#### Consignes de l'exercice
1 > Dans le texte sur l'écologie et le capitalisme, traduisez en anglais la phrase « Nous devons repenser nos fondamentaux au service des grandes causes émancipatrices contemporaines. »
2 > Prolongez le texte sur l'écologie et le capitalisme à partir de sa dernière phrase.

#### Document source
★ ★ ★
Marx écrit ainsi en 1867 dans un passage du Capital :

« Chaque progrès de l'agriculture capitaliste est un progrès non seulement dans l'art d'exploiter le travailleur, mais encore dans l'art de dépouiller le sol ; chaque progrès dans l'art d'accroître sa fertilité pour un temps, un progrès dans la ruine de ses sources durables de fertilité...

La production capitaliste ne développe donc la technique et la la combinaison du process de production sociale qu'en épuisant en même temps les deux sources d'où j'aillit toute richesse : la terre et le travailleur ».

 

On sait aujourd'hui à quelles aberrations conduisent l'intensification forcenée de l'exploitation des ressources des sols et des humains.

 

L’écologie ne peut plus être considérée comme un point parmi tant d’autres du programme ; elle est devenue un enjeu central dans la mise en accusation du capitalisme.

 

La crise climatique ne sera pas résolue dans un système qui justifie les gâchis et encourage les consommations inutiles, organise l’obsolescence, finance les méga-fusions et les accords commerciaux hostiles à la santé, au progrès social, à l'environnement.

 

C’est tout le concept de l’aliénation  qui doit être étendu à la confiscation/la dégradation/la destruction de l'environnement humain. Car finalement, outre son activité, sa force de travail, sa créativité, c’est aussi du sens même de ses besoins fondamentaux dont l’individu est dépossédé : manger sainement, respirer un air sans pollution, s’épanouir dans un milieu à son échelle, vivre selon des rythmes soutenables…

 

Nous devons repenser nos fondamentaux au service des grandes causes émancipatrices contemporaines.

Le niveau prodigieux atteint par la science et la révolution numérique combinées nous invite à réévaluer la place des progrès scientifiques et l'appropriation sociale et démocratique de ces progrès.

 

Le socialisme de rattrapage qui courait après la productivité capitaliste a aussi produit des catastrophes : assèchement de la mer d'Aral, Tchernobyl, pollution charbonnière en Chine.

Le communisme doit être celui, non du rattrapage, mais du dépassement du capitalisme pour l'invention d'un autre mode de développement, résolument humain, résolument écologique.

L'industrie doit changer elle-même de paradigme pour construire les outils de cette émancipation écologique et sociale contre l'asservissement à la rentabilité financière.

Il en va de même pour les services publics, outils indispensables de la maitrise citoyenne et sociale des nouveaux progrès humains et technologiques.
★ ★ ★
[Entrées extraites d'une collection]
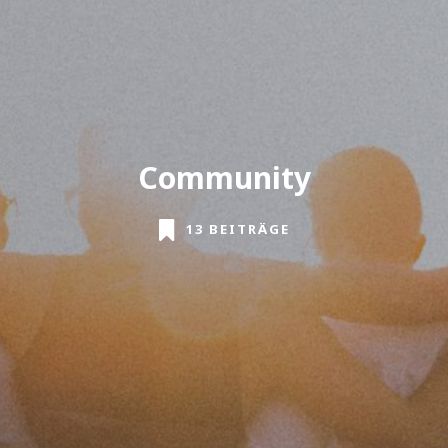
Community
13 BEITRÄGE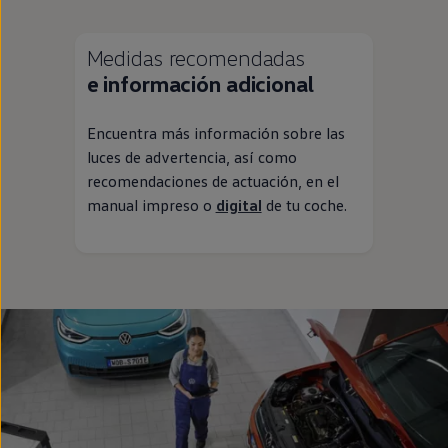
Medidas recomendadas
e información adicional
Encuentra más información sobre las
luces de advertencia, así como
recomendaciones de actuación,
en
el
manual impreso o
digital
de tu
coche
.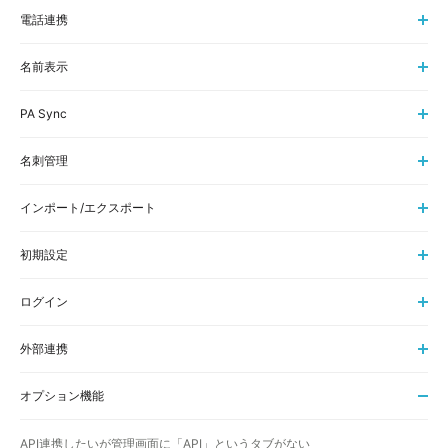
電話連携
名前表示
PA Sync
名刺管理
インポート/エクスポート
初期設定
ログイン
外部連携
オプション機能
API連携したいが管理画面に「API」というタブがない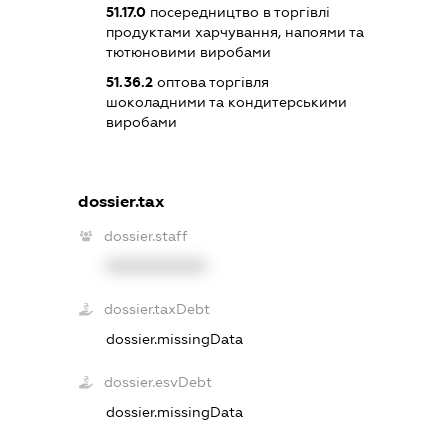
51.17.0
посередництво в торгівлі
продуктами харчування, напоями та
тютюновими виробами
51.36.2
оптова торгівля
шоколадними та кондитерськими
виробами
dossier.tax
dossier.staff
XXXXXXXXXX
dossier.taxDebt
dossier.missingData
dossier.esvDebt
dossier.missingData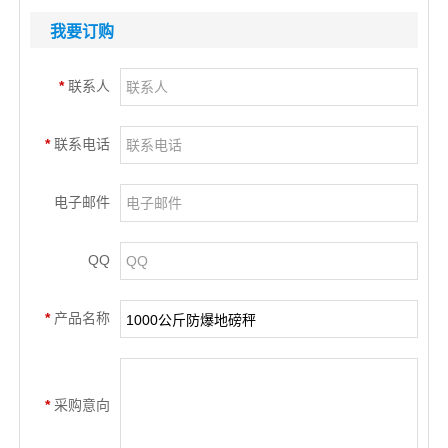
我要订购
*
联系人
*
联系电话
电子邮件
QQ
*
产品名称
*
采购意向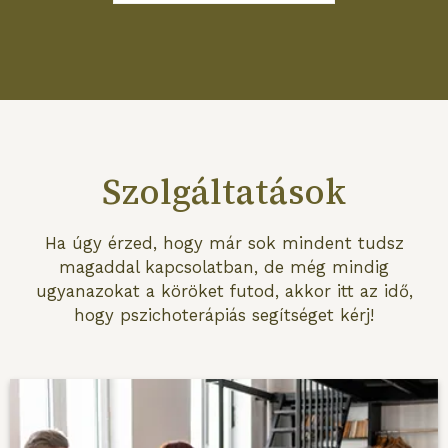
Szolgáltatások
Ha úgy érzed, hogy már sok mindent tudsz
magaddal kapcsolatban, de még mindig
ugyanazokat a köröket futod, akkor itt az idő,
hogy pszichoterápiás segítséget kérj!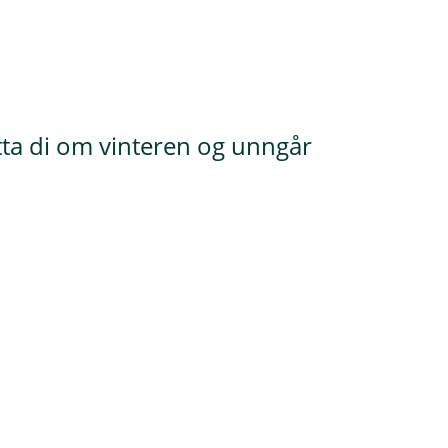
ytta di om vinteren og unngår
★ ★ ★
#### Réponses attendues
1 > We must rethink our fundamentals in the service of the great emancipatory causes of our time.

2 >
Le monde contrôlé par Facebook ou le monde du partage et des services publics, il va falloir choisir.

Industrie et services publics ne sont donc pas les outils dépassés du monde ancien. Ils faut les réinventer au service du nouveau monde à construire, en les libérant des logiques de prédation capitalistes et en rendant le contrôle de ses usages sociaux aux objectifs de développement durable des humains et de la planète.

Nous ne pouvons plus nous limiter à demander que soit minimisée « l’empreinte écologique » de l’industrie. Celle-ci doit, aujourd’hui, être entièrement repensée pour être un outil du développement soutenable.

 

Cet essor indispensable de l'initiative communiste écologiste nous conduira à de nouvelles convergences politiques.

L'anti-capitalisme nous conduit à l'écologie. Et l'écologie conduira des millions de nos concitoyens à l'anti-capitalisme.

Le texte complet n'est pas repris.